● **Job**:
Every entry is to be copied exactly as written, and the pictures are to be skipped.

● **Recorded data**:
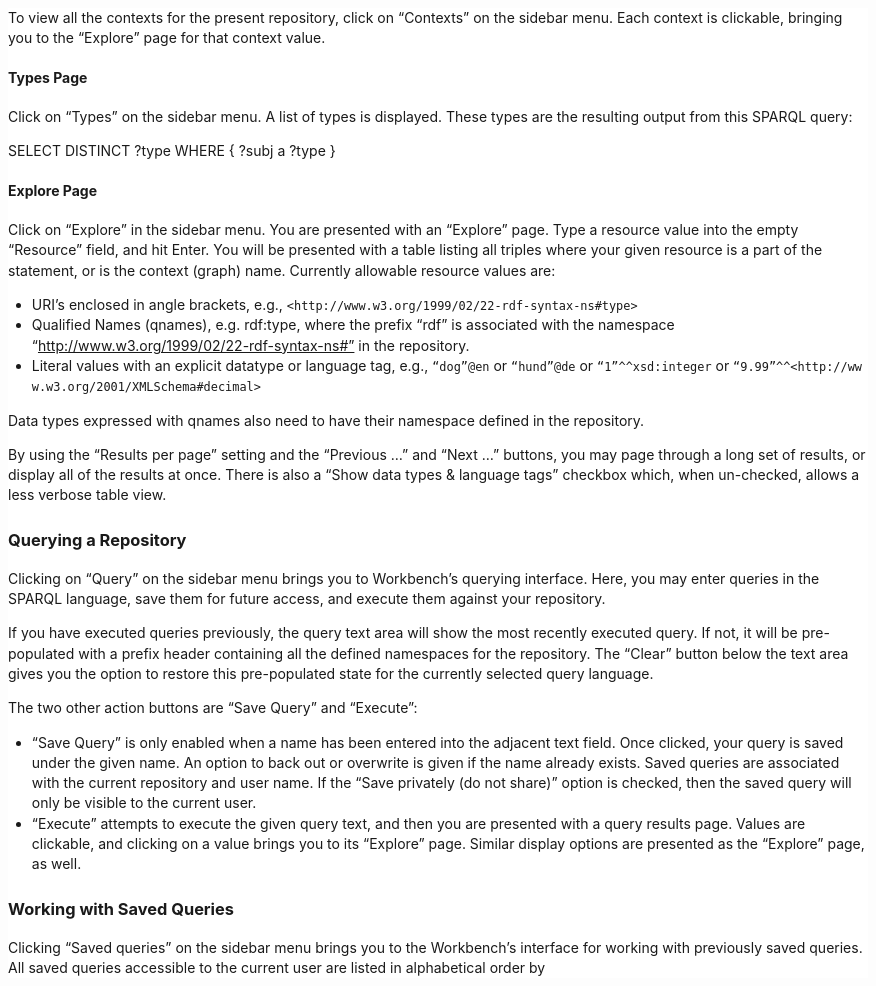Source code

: To view all the contexts for the present repository, click on “Contexts” on the sidebar menu. Each context is clickable, bringing you to the “Explore” page for that context value.

#### Types Page

Click on “Types” on the sidebar menu. A list of types is displayed. These types are the resulting output from this SPARQL query:

   SELECT DISTINCT ?type WHERE { ?subj a ?type }

#### Explore Page

Click on “Explore” in the sidebar menu. You are presented with an “Explore” page. Type a resource value into the empty “Resource” field, and hit Enter. You will be presented with a table listing all triples where your given resource is a part of the statement, or is the context (graph) name. Currently allowable resource values are:

- URI’s enclosed in angle brackets, e.g., `<http://www.w3.org/1999/02/22-rdf-syntax-ns#type>`
- Qualified Names (qnames), e.g. rdf:type, where the prefix “rdf” is associated with the namespace “http://www.w3.org/1999/02/22-rdf-syntax-ns#” in the repository.
- Literal values with an explicit datatype or language tag, e.g., `“dog”@en` or `“hund”@de` or `“1”^^xsd:integer` or `“9.99”^^<http://www.w3.org/2001/XMLSchema#decimal>`

Data types expressed with qnames also need to have their namespace defined in the repository.

By using the “Results per page” setting and the “Previous …” and “Next …” buttons, you may page through a long set of results, or display all of the results at once. There is also a “Show data types & language tags” checkbox which, when un-checked, allows a less verbose table view.

### Querying a Repository

Clicking on “Query” on the sidebar menu brings you to Workbench’s querying interface. Here, you may enter queries in the SPARQL language, save them for future access, and execute them against your repository.

If you have executed queries previously, the query text area will show the most recently executed query. If not, it will be pre-populated with a prefix header containing all the defined namespaces for the repository. The “Clear” button below the text area gives you the option to restore this pre-populated state for the currently selected query language.

The two other action buttons are “Save Query” and “Execute”:

- “Save Query” is only enabled when a name has been entered into the adjacent text field. Once clicked, your query is saved under the given name. An option to back out or overwrite is given if the name already exists. Saved queries are associated with the current repository and user name. If the “Save privately (do not share)” option is checked, then the saved query will only be visible to the current user.
- “Execute” attempts to execute the given query text, and then you are presented with a query results page. Values are clickable, and clicking on a value brings you to its “Explore” page. Similar display options are presented as the “Explore” page, as well.

### Working with Saved Queries

Clicking “Saved queries” on the sidebar menu brings you to the Workbench’s interface for working with previously saved queries. All saved queries accessible to the current user are listed in alphabetical order by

● **Problem solution**:
Source code

: To view all the contexts for the present repository, click on “Contexts” on the sidebar menu. Each context is clickable, bringing you to the “Explore” page for that context value.

#### Types Page

Click on “Types” on the sidebar menu. A list of types is displayed. These types are the resulting output from this SPARQL query:

   SELECT DISTINCT ?type WHERE { ?subj a ?type }

#### Explore Page

Click on “Explore” in the sidebar menu. You are presented with an “Explore” page. Type a resource value into the empty “Resource” field, and hit Enter. You will be presented with a table listing all triples where your given resource is a part of the statement, or is the context (graph) name. Currently allowable resource values are:

- URI’s enclosed in angle brackets, e.g., `<http://www.w3.org/1999/02/22-rdf-syntax-ns#type>`
- Qualified Names (qnames), e.g. rdf:type, where the prefix “rdf” is associated with the namespace “http://www.w3.org/1999/02/22-rdf-syntax-ns#” in the repository.
- Literal values with an explicit datatype or language tag, e.g., `“dog”@en` or `“hund”@de` or `“1”^^xsd:integer` or `“9.99”^^<http://www.w3.org/2001/XMLSchema#decimal>`

Data types expressed with qnames also need to have their namespace defined in the repository.

By using the “Results per page” setting and the “Previous …” and “Next …” buttons, you may page through a long set of results, or display all of the results at once. There is also a “Show data types & language tags” checkbox which, when un-checked, allows a less verbose table view.

### Querying a Repository

Clicking on “Query” on the sidebar menu brings you to Workbench’s querying interface. Here, you may enter queries in the SPARQL language, save them for future access, and execute them against your repository.

If you have executed queries previously, the query text area will show the most recently executed query. If not, it will be pre-populated with a prefix header containing all the defined namespaces for the repository. The “Clear” button below the text area gives you the option to restore this pre-populated state for the currently selected query language.

The two other action buttons are “Save Query” and “Execute”:

- “Save Query” is only enabled when a name has been entered into the adjacent text field. Once clicked, your query is saved under the given name. An option to back out or overwrite is given if the name already exists. Saved queries are associated with the current repository and user name. If the “Save privately (do not share)” option is checked, then the saved query will only be visible to the current user.
- “Execute” attempts to execute the given query text, and then you are presented with a query results page. Values are clickable, and clicking on a value brings you to its “Explore” page. Similar display options are presented as the “Explore” page, as well.

### Working with Saved Queries

Clicking “Saved queries” on the sidebar menu brings you to the Workbench’s interface for working with previously saved queries. All saved queries accessible to the current user are listed in alphabetical order by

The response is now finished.